Pegcetacoplan is also used in adults and pediatric patients aged 12 years and older with C3 glomerulopathy or primary immune-complex membranoproliferative glomerulonephritis to reduce proteinuria. This is an important current indication because it extends pegcetacoplan beyond hematology into complement-mediated kidney disease.
Pegcetacoplan is also used as Syfovre for geographic atrophy secondary to age-related macular degeneration. In this setting, it is injected into the eye and works locally by inhibiting complement C3 activity in the retina. It slows lesion growth but does not reverse existing atrophy.
In PNH, pegcetacoplan may be especially useful when C5 inhibitor therapy controls intravascular hemolysis but patients continue to have anemia due to C3-mediated extravascular hemolysis.
In kidney disease, its role is based on the concept that complement dysregulation drives glomerular C3 fragment deposition, inflammation, and proteinuria.
In ophthalmology, its role is disease modification in geographic atrophy, not acute visual improvement. Patients should be counseled that treatment aims to slow progression rather than restore lost retinal cells.
Adverse Effects
The most important systemic safety warning for Empaveli is serious and life-threatening infection caused by encapsulated bacteria. Important organisms include Streptococcus pneumoniae, Neisseria meningitidis, and Haemophilus influenzae type B. Vaccination against encapsulated bacteria is required before therapy when possible, and urgent treatment may require antibacterial prophylaxis. Empaveli is available only through a REMS program because of this risk.
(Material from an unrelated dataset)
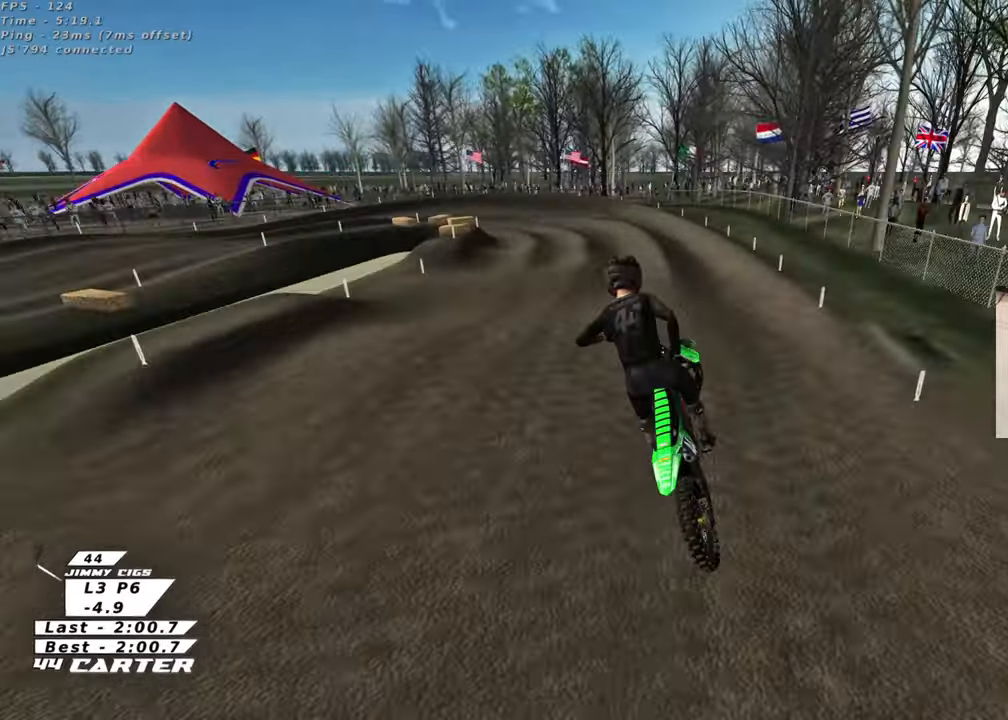
{"buttons": [], "left_stick": "up", "right_stick": "center", "events": [[117, "left_stick", "up-right"], [333, "left_stick", "up"]]}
Vaccination does not completely eliminate the risk of serious infection. Patients must be educated to seek urgent care for fever, headache with stiff neck, confusion, rash, shortness of breath, flu-like symptoms, or other signs of invasive bacterial infection.
Common adverse effects with systemic pegcetacoplan include injection-site reactions, infections, diarrhea, abdominal pain, respiratory tract infection, viral infection, fatigue, pyrexia, cough, nausea, dizziness, headache, rash, arthralgia, and hypokalemia. Infusion-related reactions and hypersensitivity, including anaphylaxis and urticaria, may occur.
After discontinuation in PNH, patients may develop recurrence of hemolysis. Therefore, monitoring is required after stopping therapy. Laboratory and clinical monitoring may include lactate dehydrogenase, hemoglobin, bilirubin, symptoms of hemolysis, and thrombotic risk assessment.
Pegcetacoplan may interfere with some coagulation laboratory tests, especially assays using silica reagents, causing artificially prolonged activated partial thromboplastin time. This is an exam-relevant laboratory point.
For Syfovre, important ocular adverse effects include endophthalmitis, retinal detachment, retinal vasculitis with or without retinal vascular occlusion, neovascular age-related macular degeneration, intraocular inflammation, increased intraocular pressure, vitreous floaters, conjunctival hemorrhage, and ocular discomfort. Retinal vasculitis or retinal vascular occlusion may result in severe vision loss and requires discontinuation if it occurs.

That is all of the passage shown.